Ditempat ini, ada yang sekadar melepas dahaga dan mengambil gambar dengan latar air terjun.
Sungai Telaga Waja dikenal sebagai trek rafting yang paling panjang di Bali. Untuk menelusuri dan mengarungi alur sungai membutuhkan keterampilan.
Sebagai salah satu olah raga petualangan di air yang memiliki risiko, aktivitas rafting perlu disiapkan sebaik mungkin.
Kesiapan mental dan kondisi fisik yang sangat baik dibutuhkan untuk aktivitas ini. Namun, aktivitas ini bukan hanya untuk yang sudah dewasa. Anak-anak berusia 9 tahun, dapat mengikuti aktivitas rafting, dengan skipper profesional.

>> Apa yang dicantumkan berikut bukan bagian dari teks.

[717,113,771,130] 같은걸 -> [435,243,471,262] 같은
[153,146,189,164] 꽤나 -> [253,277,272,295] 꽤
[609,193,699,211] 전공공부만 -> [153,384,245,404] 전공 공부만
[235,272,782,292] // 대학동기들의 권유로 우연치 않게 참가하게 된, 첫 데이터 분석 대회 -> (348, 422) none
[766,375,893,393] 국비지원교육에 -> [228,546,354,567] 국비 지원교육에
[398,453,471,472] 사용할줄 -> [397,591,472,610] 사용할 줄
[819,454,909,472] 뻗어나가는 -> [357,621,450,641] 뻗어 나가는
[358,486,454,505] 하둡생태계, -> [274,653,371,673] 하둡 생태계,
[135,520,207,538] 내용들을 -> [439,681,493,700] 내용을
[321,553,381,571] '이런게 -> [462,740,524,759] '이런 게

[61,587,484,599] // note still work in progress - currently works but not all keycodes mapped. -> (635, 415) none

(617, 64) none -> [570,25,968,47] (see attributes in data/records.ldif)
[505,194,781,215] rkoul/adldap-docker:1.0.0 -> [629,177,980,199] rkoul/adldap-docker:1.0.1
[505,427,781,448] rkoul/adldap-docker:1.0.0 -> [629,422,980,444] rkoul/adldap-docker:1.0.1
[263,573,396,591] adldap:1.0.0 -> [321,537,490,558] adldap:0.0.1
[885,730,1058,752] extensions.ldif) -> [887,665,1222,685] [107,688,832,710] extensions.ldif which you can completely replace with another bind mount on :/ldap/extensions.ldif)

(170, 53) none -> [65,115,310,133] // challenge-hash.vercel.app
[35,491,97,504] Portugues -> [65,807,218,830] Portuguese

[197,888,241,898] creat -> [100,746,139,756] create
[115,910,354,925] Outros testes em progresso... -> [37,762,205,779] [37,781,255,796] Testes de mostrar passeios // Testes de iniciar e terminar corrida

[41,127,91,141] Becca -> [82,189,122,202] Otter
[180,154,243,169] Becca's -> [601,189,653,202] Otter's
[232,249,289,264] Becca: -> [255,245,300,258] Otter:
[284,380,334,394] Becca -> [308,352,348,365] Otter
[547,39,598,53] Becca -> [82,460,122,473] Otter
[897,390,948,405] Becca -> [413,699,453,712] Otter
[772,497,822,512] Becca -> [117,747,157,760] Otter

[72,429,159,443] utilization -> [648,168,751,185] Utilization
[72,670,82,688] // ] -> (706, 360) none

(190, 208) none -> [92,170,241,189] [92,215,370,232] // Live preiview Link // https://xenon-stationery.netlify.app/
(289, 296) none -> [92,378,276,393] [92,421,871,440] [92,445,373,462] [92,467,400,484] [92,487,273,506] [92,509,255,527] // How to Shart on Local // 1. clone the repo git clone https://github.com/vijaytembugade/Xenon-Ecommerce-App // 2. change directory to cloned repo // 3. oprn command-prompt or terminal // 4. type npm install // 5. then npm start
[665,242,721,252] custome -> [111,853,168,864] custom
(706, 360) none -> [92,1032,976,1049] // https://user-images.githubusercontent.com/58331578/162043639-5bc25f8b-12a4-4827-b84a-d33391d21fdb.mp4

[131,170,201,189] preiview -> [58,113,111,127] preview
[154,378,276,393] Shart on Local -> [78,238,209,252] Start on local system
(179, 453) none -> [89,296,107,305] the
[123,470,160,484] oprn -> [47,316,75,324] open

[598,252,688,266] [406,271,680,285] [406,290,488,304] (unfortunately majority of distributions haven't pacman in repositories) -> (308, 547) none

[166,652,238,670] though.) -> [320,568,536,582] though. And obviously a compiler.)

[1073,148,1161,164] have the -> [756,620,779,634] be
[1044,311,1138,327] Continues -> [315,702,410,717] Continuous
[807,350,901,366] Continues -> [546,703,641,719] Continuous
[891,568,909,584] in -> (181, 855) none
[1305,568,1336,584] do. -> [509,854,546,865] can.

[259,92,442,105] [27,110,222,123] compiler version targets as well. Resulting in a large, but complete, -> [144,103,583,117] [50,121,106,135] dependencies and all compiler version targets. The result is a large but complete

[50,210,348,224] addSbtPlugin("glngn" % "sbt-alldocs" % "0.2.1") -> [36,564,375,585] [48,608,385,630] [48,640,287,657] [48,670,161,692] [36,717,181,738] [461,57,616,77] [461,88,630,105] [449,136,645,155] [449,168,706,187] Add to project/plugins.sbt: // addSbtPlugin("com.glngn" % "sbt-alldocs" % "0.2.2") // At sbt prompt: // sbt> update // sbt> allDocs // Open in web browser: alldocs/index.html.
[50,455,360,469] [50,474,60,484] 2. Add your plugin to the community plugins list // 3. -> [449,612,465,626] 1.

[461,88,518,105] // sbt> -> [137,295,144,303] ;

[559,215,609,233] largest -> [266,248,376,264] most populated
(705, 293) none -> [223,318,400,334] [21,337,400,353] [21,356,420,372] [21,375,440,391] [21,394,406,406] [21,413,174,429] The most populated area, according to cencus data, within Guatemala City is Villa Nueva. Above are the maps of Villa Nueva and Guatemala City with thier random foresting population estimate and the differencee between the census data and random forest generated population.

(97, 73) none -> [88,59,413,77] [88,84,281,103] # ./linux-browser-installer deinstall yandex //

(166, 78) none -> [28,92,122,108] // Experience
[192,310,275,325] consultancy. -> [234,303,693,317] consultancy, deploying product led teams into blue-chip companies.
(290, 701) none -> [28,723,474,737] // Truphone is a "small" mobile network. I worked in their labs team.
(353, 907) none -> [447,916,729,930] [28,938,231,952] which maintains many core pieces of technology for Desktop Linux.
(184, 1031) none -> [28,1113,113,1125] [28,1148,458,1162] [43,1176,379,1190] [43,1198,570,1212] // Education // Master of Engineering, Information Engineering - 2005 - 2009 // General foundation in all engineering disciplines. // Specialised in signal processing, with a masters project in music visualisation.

Untuk aktivitas ini, harus menggunakan helm pelindung dan jaket pelampung sesuai dengan ukuran tubuh.
Bukit dan tebing tinggi dilewati. Air terjun yang langsung dari atas bukit terlihat jatuh di sungai. Sebelumnya, perahu karet sempat membentur tebing ini.
Daya lentur perahu karet dapat menahan benturan di dinding tebing. Harus sigap saat perahu membentur tebing atau batuan besar.
Hampir 1,5 jam kami telah melalui jeram di sungai ini. Pemandu memberikan aba-aba untuk posisi duduk di dasar perahu, kaki di pinggiran atas, dan kepala berbaring ditempat duduk.